Mengapa Aku Masih Haus Cinta?
Aku juga sudah pernah bekerja mati-matian—sampai kadang rasanya seperti diperbudak. Aku sudah berkorban demi keluarga, bahkan demi citra yang akhirnya membuatku lupa pada diriku sendiri. Dua area itu sudah kualami, dengan segala rasa pahit-manisnya.
Namun, ada satu hal yang masih terasa seperti ruang kosong di dalam batin: cinta.
Cinta Itu Berbeda
-
Jalan-jalan lintas kota memberi kenangan, tapi setelah pulang, yang tersisa hanya foto.
-
Kerja keras memberi uang, tapi kalau tak bermakna, hanya meninggalkan lelah.
-
Pengorbanan demi keluarga mungkin membuat orang lain bangga, tapi seringkali diriku sendiri terluka.
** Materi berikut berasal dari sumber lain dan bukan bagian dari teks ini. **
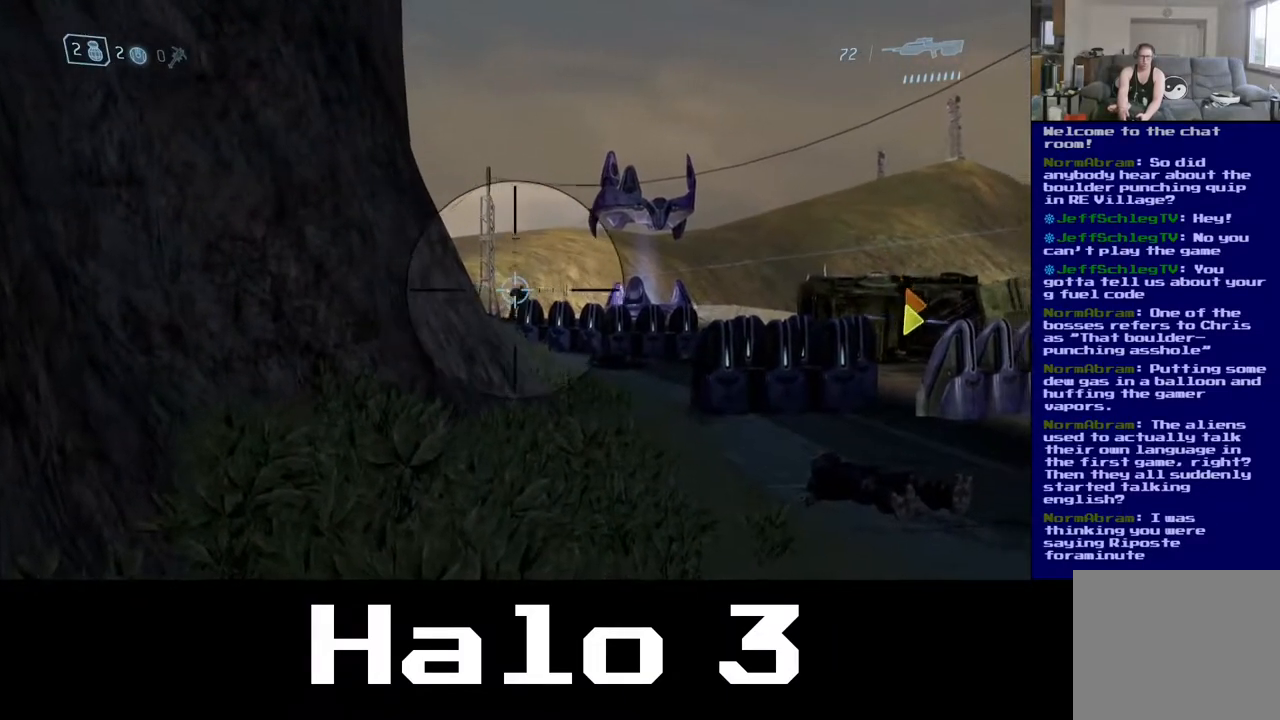
{"buttons": [], "left_stick": "center", "right_stick": "center", "events": [[67, "R2", "up"], [67, "right_stick", "center"], [167, "right_stick", "right"], [200, "R2", "down"], [300, "right_stick", "center"], [317, "R2", "up"]]}
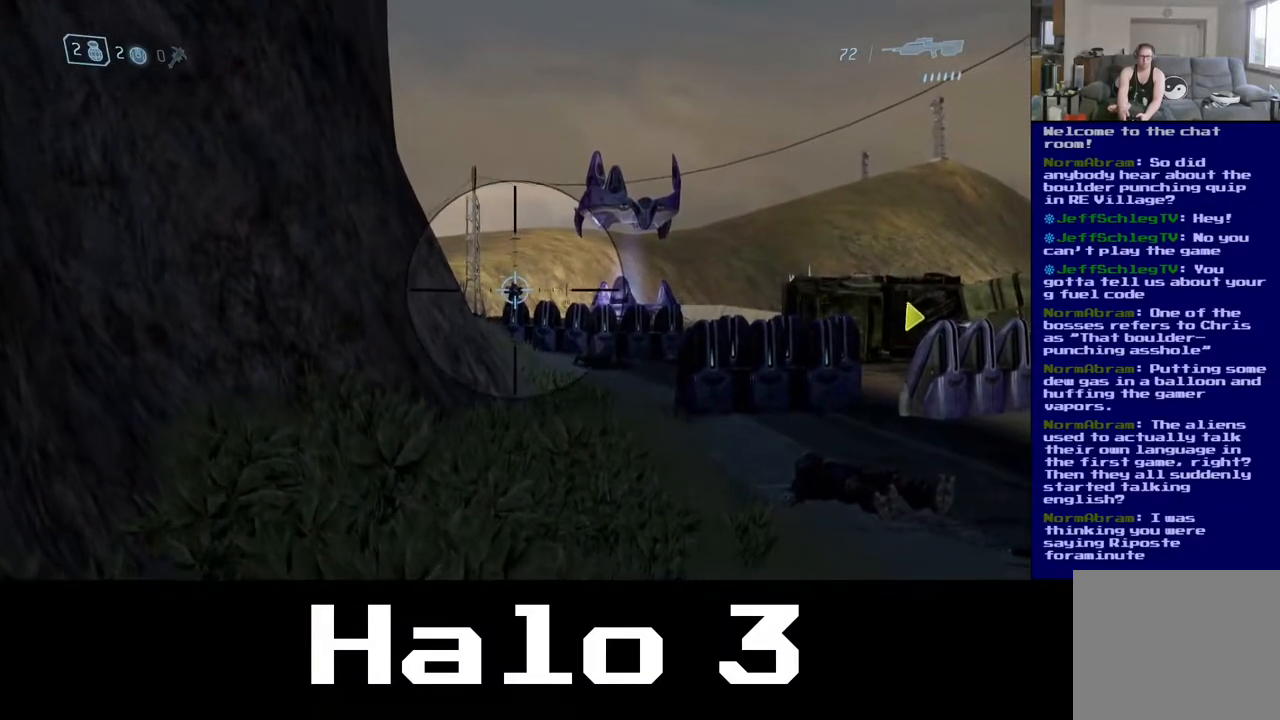
{"buttons": [], "left_stick": "center", "right_stick": "center", "events": [[100, "R2", "down"], [267, "R2", "up"]]}
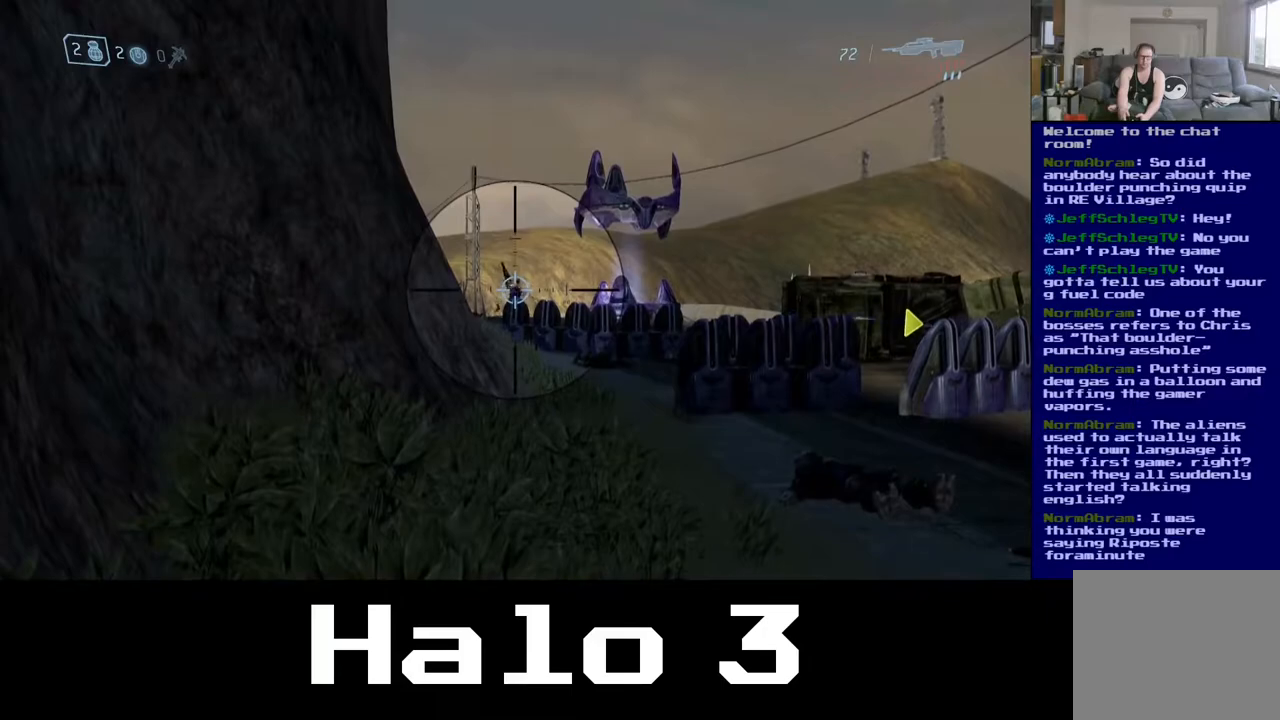
{"buttons": [], "left_stick": "center", "right_stick": "center"}
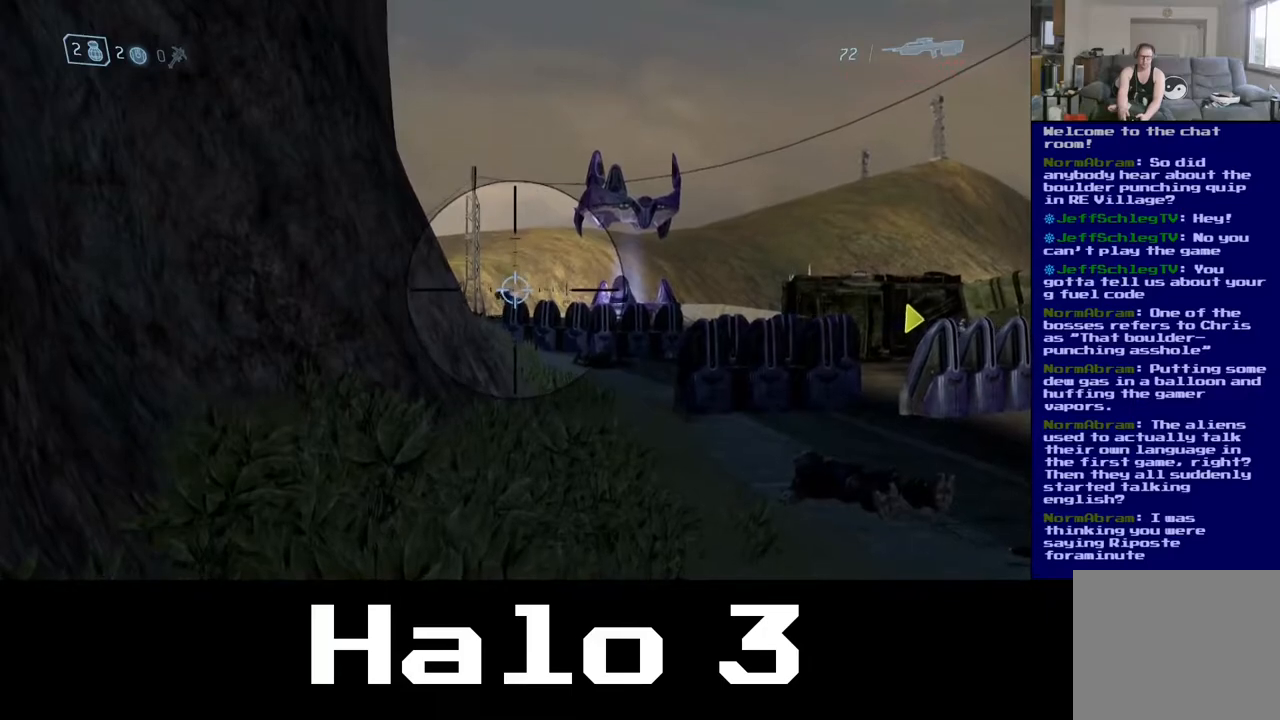
{"buttons": [], "left_stick": "center", "right_stick": "center", "events": [[183, "right_stick", "down-left"], [450, "right_stick", "center"]]}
Itulah sebabnya, meski aku sudah kenyang dengan pengalaman kerja, keluarga, bahkan perjalanan jauh, hatiku masih haus cinta.
Rasa Haus Itu Bukan Kelemahan
Dulu aku sering menyalahkan diri sendiri: “Kenapa aku masih ingin cinta, padahal aku sudah dewasa? Bukankah seharusnya aku sudah puas dengan hidup apa adanya?”
Aku tak ingin lagi cinta yang hanya topeng, manipulasi, atau kewajiban semu. Aku ingin cinta yang membuatku bisa menjadi diriku sendiri tanpa harus kehilangan kewarasan.
Menemukan Cinta Sehat
Bagiku, cinta sehat itu punya tiga tanda sederhana:
-
Sejajar. Tidak ada yang jadi tuhan, tidak ada yang jadi budak.
-
Menghidupkan. Setelah bersamanya, aku merasa lebih hidup, bukan lebih mati rasa.
-
Menenangkan. Ada damai yang lahir, bukan hanya gairah sesaat.
Cinta seperti itu mungkin tidak datang secepat perjalanan lintas kota. Ia butuh kesabaran, keberanian, dan kejujuran. Tapi justru karena itu, ia terasa berharga.
Penutup
Dan hari ini aku berhenti merasa malu dengan rasa itu. Karena ternyata, rasa haus inilah yang membuatku tetap manusia, tetap hidup, dan tetap punya harapan untuk menemukan rumah sejati dalam diri orang lain.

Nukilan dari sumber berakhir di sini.